Hardly anybody at the weather station grandstand. There was a family of four, a single guy, and us. Four more people arrived at about T-1. But the lights were on and the speakers were set up. Air force launches are not nearly as chatty as NASA launches. I got the impression it was just three or four guys and one woman, going down a 140-or-so-item checklist.
The Peacekeeper really ought to be easy to launch. It has 3 solid-fuel stages and a fourth liquid-fuel “bus” which contains 10 MIRVed warheads. It’s supposed to be ready to rise from its silo in minutes, not hours or days. This, in fact, was supposed to be the next-to-last launch ever of a Peacekeeper.
I’m going to stop calling it that. This weapon started life in the ‘70s as the MX. Reagan decided to call it the Peacekeeper. Hell of a name for a thing like that. Ten 300-kiloton warheads adds up to 3 megatons. You can keep a hell of a lot of peace with that. (The Hiroshima bomb was rated at 15 kilotons.) True, it was designed to take out hardened missile silos and underground command posts with its extreme accuracy. But you spread 3 megatons out over, say, Moscow, and presto, no more Moscow. 10 million dead? Easily. Another 10 million horribly wounded.

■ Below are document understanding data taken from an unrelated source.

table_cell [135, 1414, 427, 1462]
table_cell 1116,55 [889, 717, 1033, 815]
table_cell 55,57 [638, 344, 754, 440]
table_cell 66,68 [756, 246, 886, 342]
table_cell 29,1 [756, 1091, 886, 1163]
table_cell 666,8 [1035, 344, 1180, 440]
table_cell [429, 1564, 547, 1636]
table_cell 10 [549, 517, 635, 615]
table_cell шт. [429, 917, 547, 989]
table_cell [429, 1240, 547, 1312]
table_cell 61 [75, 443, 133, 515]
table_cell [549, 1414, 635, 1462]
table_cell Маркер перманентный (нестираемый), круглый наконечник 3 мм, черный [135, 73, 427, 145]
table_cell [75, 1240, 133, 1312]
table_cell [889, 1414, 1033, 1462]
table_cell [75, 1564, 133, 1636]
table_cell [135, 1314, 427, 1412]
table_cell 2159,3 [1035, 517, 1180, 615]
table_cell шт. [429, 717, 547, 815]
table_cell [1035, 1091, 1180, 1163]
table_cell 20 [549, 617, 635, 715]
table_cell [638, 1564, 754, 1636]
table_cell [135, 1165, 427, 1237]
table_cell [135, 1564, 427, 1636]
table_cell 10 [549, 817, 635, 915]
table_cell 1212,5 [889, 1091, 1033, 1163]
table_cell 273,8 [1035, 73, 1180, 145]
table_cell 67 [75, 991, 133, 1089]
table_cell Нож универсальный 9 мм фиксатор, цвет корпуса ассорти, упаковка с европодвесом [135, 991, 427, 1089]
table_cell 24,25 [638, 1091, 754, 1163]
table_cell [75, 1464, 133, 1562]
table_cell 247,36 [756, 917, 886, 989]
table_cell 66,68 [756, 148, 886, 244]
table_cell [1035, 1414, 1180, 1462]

At first the MX was to be carried on trucks that would shuffle around between hundreds of hardened installations covering a huge area of the desert somewhere, the idea being we could play a little 3-card monte with the Russians, they’d never know which bunkers held real missiles, so they would have to hit them all. That was rejected and it was decided to put them on railcars and keep moving them, presumably staying comfortably within the poorest neighborhoods. If you’ve ever ridden a passenger train you’ll know what I’m talking about. You don’t see a lot of mansions, you see a lot of junkyards and tumbledown shacks. Anyway, they gave up on that as well and adapted the missiles to Minuteman silos, which, I believe, was exactly the situation we were trying to avoid … but who cares? It’s only money. Between $400 and $700 million per MX, depending on who you listen to. About 100 were authorized, but fewer were built. Now, with the whole program due to be phased out this year under the terms of the (unratified) SALT II Treaty, I guess they’re just using them for practice. Otherwise they’d just be cut up for junk. This one was selected at random and trucked here with its crew.
But we didn’t get to see this warbird fly. We listened to the cryptic comments of launch control, with long gaps. We gazed into the thick fog and were informed that they were entering the final countdown. Then, almost an afterthought, somebody muttered “launch.” What? Did that mean it just left? No more info was forthcoming until the low rumble reached us about 20 seconds later. Loud, but not as loud as a Delta.
What we didn’t see (and what you didn’t see either, come to think of it): The MX was ejected out of its underground canister by pressurized steam. At about 300 feet it was nearly motionless as the engine ignited. Then it took off like a bat out of Hell. Or maybe a bat returning to Hell. About 30 minutes later the 10 warheads streaked down like a meteor shower over Kwajalein Atoll in the Pacific.
I love rockets and would have loved to have seen this launch, but not all rockets are created equal. Our previous two launches have been for NASA, and the sense of exhilaration was huge. This time, as I listened to the rumble die away, I thought this is what the end of the world will sound like. You have about an hour to get your affairs in order, do all those things you neglected to do, find the ones you love and tell them you wish you had told them more often that you love them.
Or not. More likely not.
On the way out we stopped to watch a doe and her fawn get out of our way, and then a bigger deer bounded along beside us in the fog. Peace is a wonderful thing.